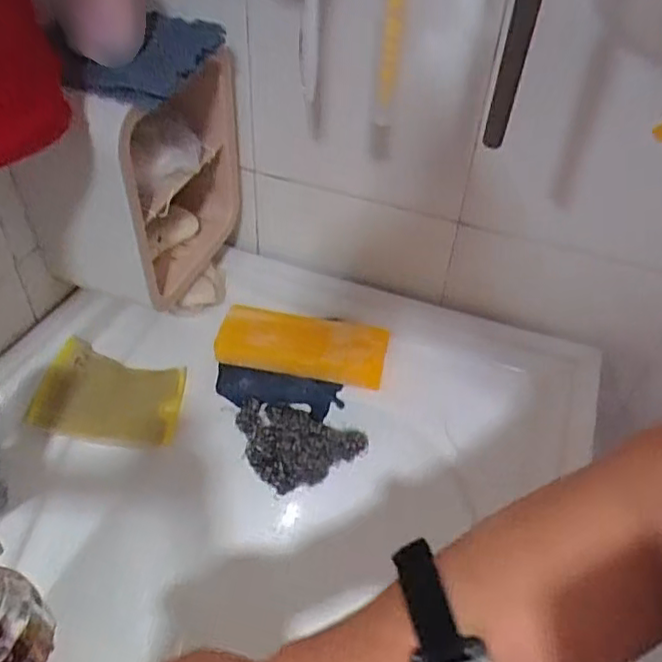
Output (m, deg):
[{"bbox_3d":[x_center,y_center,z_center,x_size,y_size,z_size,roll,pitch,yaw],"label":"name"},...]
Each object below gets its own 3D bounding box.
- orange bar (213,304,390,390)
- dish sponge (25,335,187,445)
[{"bbox_3d":[-0.026,0.010,0.583,0.148,0.024,0.061,9,46,6],"label":"orange bar"},{"bbox_3d":[-0.181,0.053,0.539,0.108,0.011,0.082,16,48,-13],"label":"dish sponge"}]

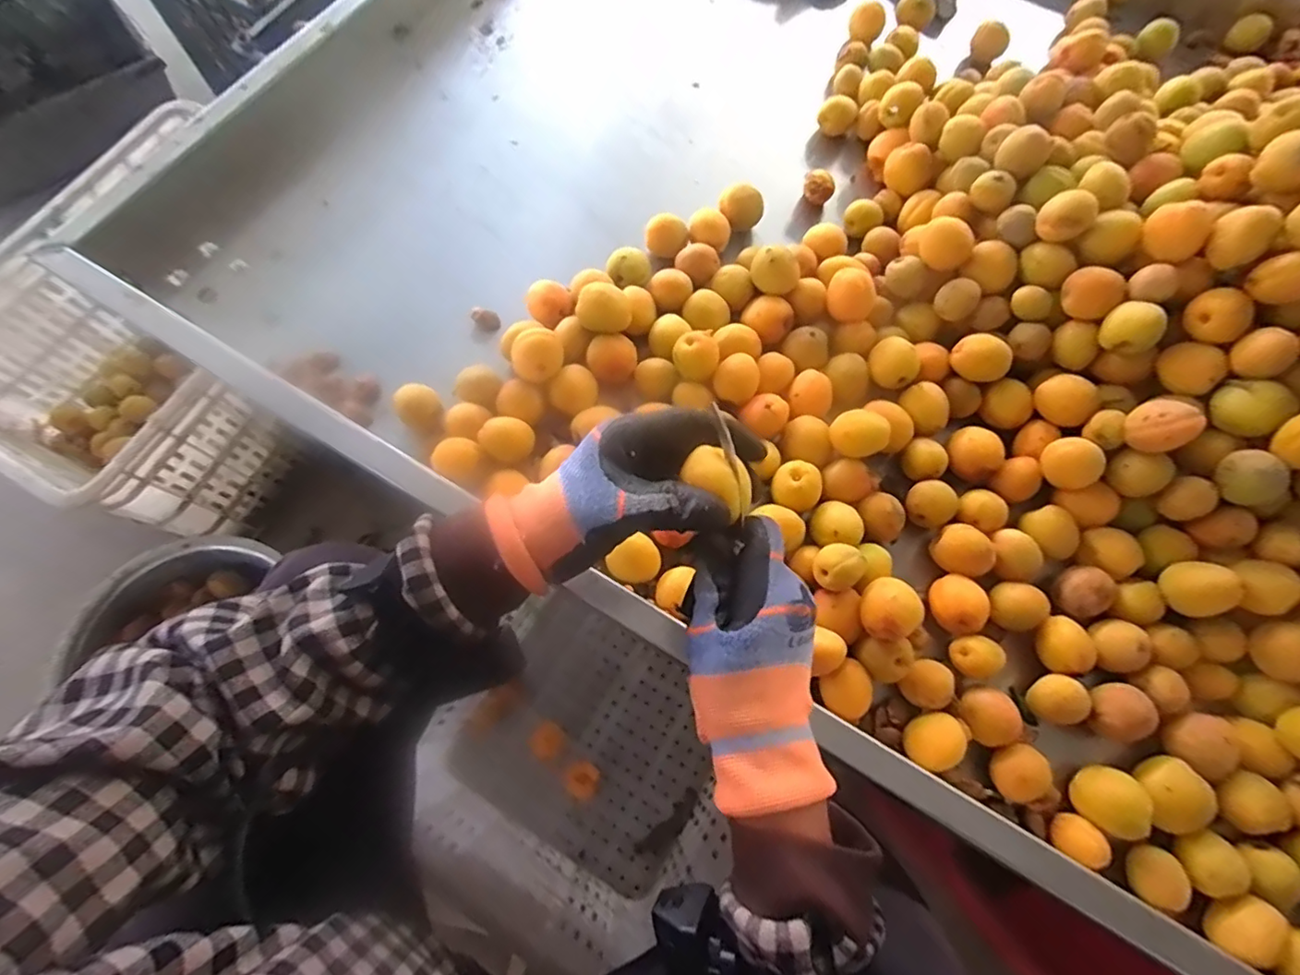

========================

(Task directions): Nothing in the records should be changed in the copy, but the pictures must be left out.

(Answer area):
Output (m, deg):
[{"bbox_3d":[x_center,y_center,z_center,x_size,y_size,z_size,roll,pitch,yaw],"label":"name"},...]
Each object below gets its own 3D bounding box.
- orange bar (213,304,390,390)
- dish sponge (25,335,187,445)
[{"bbox_3d":[-0.026,0.010,0.583,0.148,0.024,0.061,9,46,6],"label":"orange bar"},{"bbox_3d":[-0.181,0.053,0.539,0.108,0.011,0.082,16,48,-13],"label":"dish sponge"}]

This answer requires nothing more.